#### Aim of the task
Pull out every line in the material that contains the word "serta", and copy each one in full.

** Opening Dataset records block **

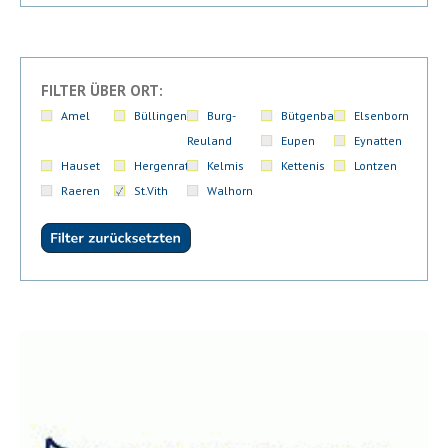
FILTER ÜBER ORT:
Amel
Büllingen
Burg-
Bütgenbach
Elsenborn
Reuland
Eupen
Eynatten
Hauset
Hergenrath
Kelmis
Kettenis
Lontzen
Raeren
St.Vith
Walhorn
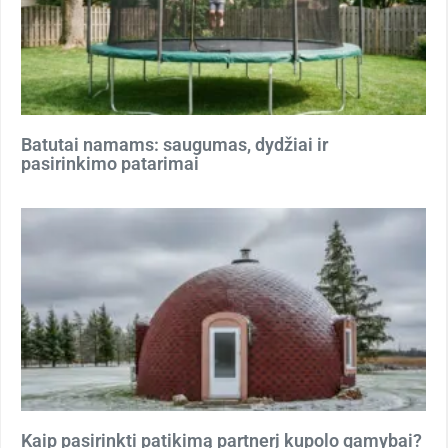
Batutai namams: saugumas, dydžiai ir
pasirinkimo patarimai
Kaip pasirinkti patikimą partnerį kupolo gamybai?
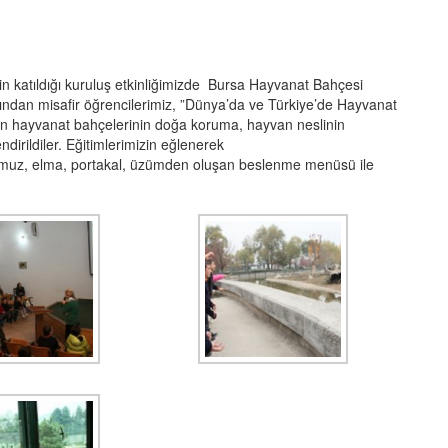
n katıldığı kuruluş etkinliğimizde Bursa Hayvanat Bahçesi
ndan misafir öğrencilerimiz, ”Dünya’da ve Türkiye’de Hayvanat
rn hayvanat bahçelerinin doğa koruma, hayvan neslinin
endirildiler. Eğitimlerimizin eğlenerek
muz, elma, portakal, üzümden oluşan beslenme menüsü ile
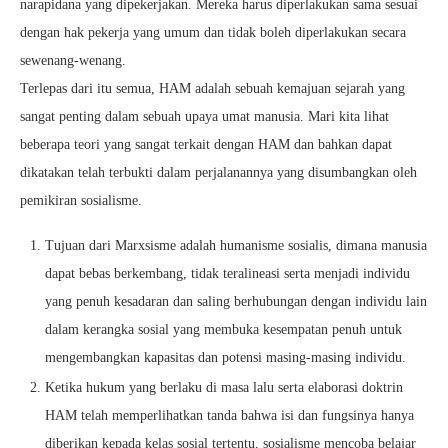
narapidana yang dipekerjakan. Mereka harus diperlakukan sama sesuai
dengan hak pekerja yang umum dan tidak boleh diperlakukan secara
sewenang-wenang.
Terlepas dari itu semua, HAM adalah sebuah kemajuan sejarah yang
sangat penting dalam sebuah upaya umat manusia. Mari kita lihat
beberapa teori yang sangat terkait dengan HAM dan bahkan dapat
dikatakan telah terbukti dalam perjalanannya yang disumbangkan oleh
pemikiran sosialisme.
Tujuan dari Marxsisme adalah humanisme sosialis, dimana manusia
dapat bebas berkembang, tidak teralineasi serta menjadi individu
yang penuh kesadaran dan saling berhubungan dengan individu lain
dalam kerangka sosial yang membuka kesempatan penuh untuk
mengembangkan kapasitas dan potensi masing-masing individu.
Ketika hukum yang berlaku di masa lalu serta elaborasi doktrin
HAM telah memperlihatkan tanda bahwa isi dan fungsinya hanya
diberikan kepada kelas sosial tertentu, sosialisme mencoba belajar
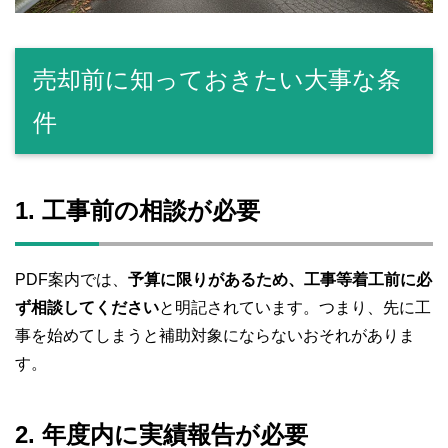
売却前に知っておきたい大事な条
件
1. 工事前の相談が必要
PDF案内では、
予算に限りがあるため、工事等着工前に必
ず相談してください
と明記されています。つまり、先に工
事を始めてしまうと補助対象にならないおそれがありま
す。
2. 年度内に実績報告が必要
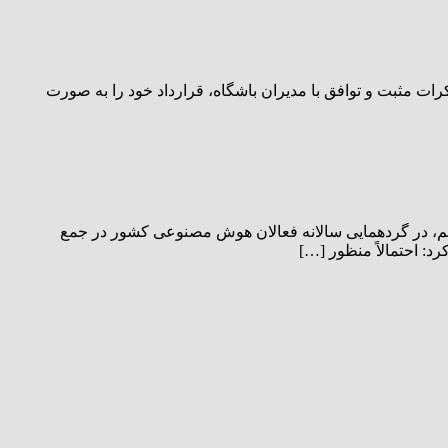
شنبه پس از مذاکرات مثبت و توافق با مدیران باشگاه، قرارداد خود را به صورت
م، در گردهمایی سالانه فعالان هوش مصنوعی کشور در جمع
: احتمالاً منظور […]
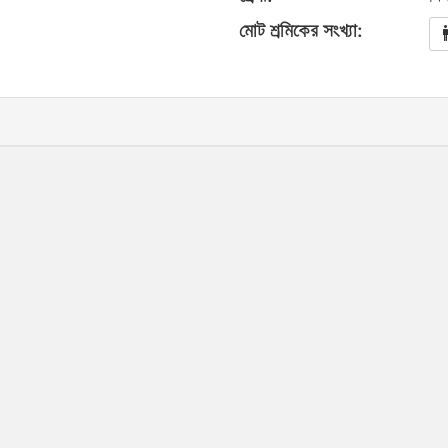
মোট শ্রমিকের সংখ্যা:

** Closing Dataset records block **

#### Task solution
dapat bebas berkembang, tidak teralineasi serta menjadi individu
Ketika hukum yang berlaku di masa lalu serta elaborasi doktrin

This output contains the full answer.